Winning the Citadel C1 PhD Datathon 2024

In Nov 2024, I signed up to participate in the Citadel Correlation One Global PhD Datathon. The topic for the week-long event was “Investigating a Decade of Clinical Trials within the US”.
I conducted a large scale statistical analysis into the data integrity of 10 yrs of US clinical trials published on clinicaltrials.gov.
My submission won 3rd place and was praised for its highly practical problem formulation and rigorous analysis.

The Citadel/C1 Global PhD Datathon is an annual data competition which brings together ~30 students from various universities around the world, to tackle real-world social challenges in topics such as urban traffic, renewable energy, and education.
The competition was one of many random postings I fired applications off to without expectation. When I received an invitation to participate, I had mixed feelings about how/whether to make time for the event within my rigorous research schedule.
Still I had been looking for opportunities to experiment with real data and thought it could be a good chance to expand my comfort zone.

The competition topic titled “Investigating a Decade of Clinical Trials within the US” invited participants to probe into U.S. clinical trials from any perspective of their choosing.
We were provided a dataset containing nearly all website data available on clinicaltrials.gov: comprehensive public records of US clinical trials conducted in 2014-2024.
We were also given auxiliary datasets of 10 years of health care stock prices and IPEDS data on U.S. universities, and encouraged to find and use our own custom data.

I started by looking at all the data available to me. I found it fascinating to page through various clinical trial proposals, with detailed measurements of control groups and project outcomes, and explore demographic details of US higher ed. I even wondered if I should seek out “alternative” data as the prompt encouraged.
Though I was ultimately lost on what to do with any of it, what about clinical trials needed “investigation.” I mused about what is the point of clinical trials and which parts are broken and what may be improvable.
I started reading surveys on challenges in clinical trials. I looked into my PhD advisor’s survey on challenges in peer review and found a thread of papers identifying problems in science evaluation. I wondered if I could tackle problems such as review fraud, economic incentives, or evaluating proposals with uncertain reward.

Along this thread, I found one 2005 paper Are these data real? which examined one clinical trial which had been suspected of data fabrication. It conducted statistical analyses on the trial measurements to test:
- If participants are randomly assigned to control and treatment groups, their demographic characteristics should look statistically similar.
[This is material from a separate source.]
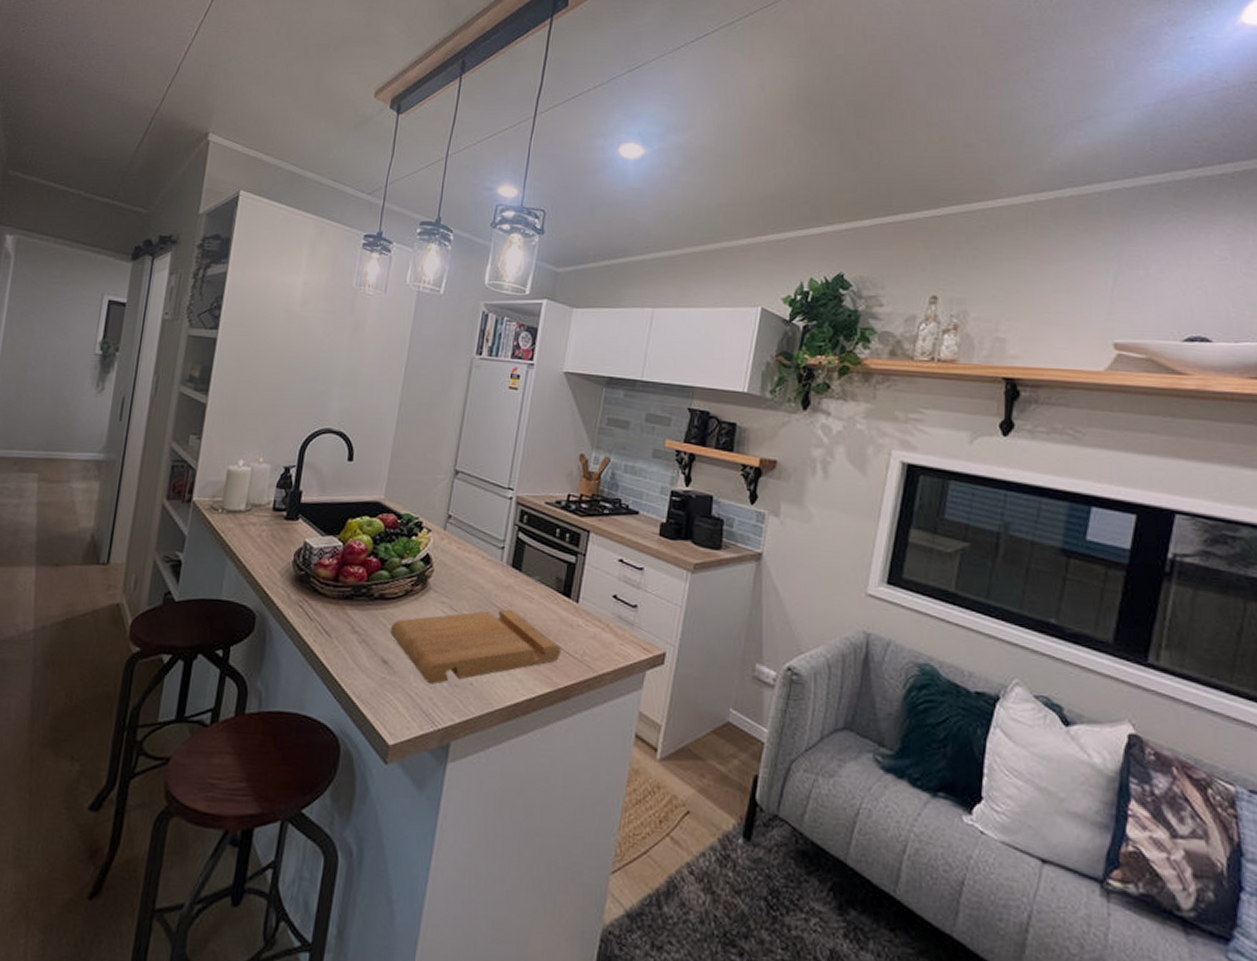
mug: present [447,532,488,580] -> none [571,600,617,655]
Do they?
Not only did I find this paper’s problem interesting, I happily recalled that the NCT dataset reported extensive intimate details about the various features of test participants (starting with height, weight, age, and extending to much more niche trial specific features) for nearly all of its 22000 trials.
I excitedly tried manually running some of the paper’s statistical tests on a few trials from my dataset: specifically, testing the p-value of whether participants had been assigned to randomized control groups truly randomly. I found that their categorical tests produced meaningful numbers, though the continuous features in my dataset were too variable to generalize their approach.
I decided that I would expand this experiment into a large-scale data integrity analysis for my submission.

I set about scaling the chi-squared tests out to run on the full dataset. Even with my handy 2024 chatbot whipping out pandas commands I didn’t care to follow, the data cleaning and error handling cost a sleepless Saturday night.
It was also not obvious whether my numbers meant anything, so I decided to come up with my own second validation test. After trying a few approaches, I settled on a Benford’s Law test.
- Benford’s Law is an observation that in many real-life sets of numerical data, the leading digit is likely to be small. In fabricated data, it may be more likely to appear uniform. It is often used to detect accounting fraud. I used it to test whether the trials outcome measurements were likely to be generated by real measurements.
I compared the results of my two tests, and explored if trials produced by certain authors or institutions were more likely to be flagged by either of my tests. I found that some institutions’ trials were “flagged” at rates of 30-60% while the overall flag rate was 4-14%.
Results in hand, I whipped together a final report hours before the deadline.

I was pleasantly surprised to find that my project won 3rd place in the competition. It was praised for its highly practical problem formulation and rigorous analysis at the awards presentation. I received a $2500 cash prize for my labors.

I’m glad I participated. I learned a lot and gained confidence in my skills in exchange for a small time commitment. It also helped highlight my work to potential employers and collaborators.
While I don’t stand by the fraud allegations suggested by my hastily compiled report, I do think a statistical “plagiarism checker” for data integrity in clinical trials is an idea with real potential, and something which potentially could be standardized.
Clinical trials sometimes face allegations of being rife with faulty trials: paper milling and “big pharma” manipulation (interestingly, my report found no higher faulty trial rate coming from industry as compared to academia!). Similar statistical checkers have been implemented in other fields (e.g. statcheck). I think my project suggests this kind of work is feasible for clinical trials as well.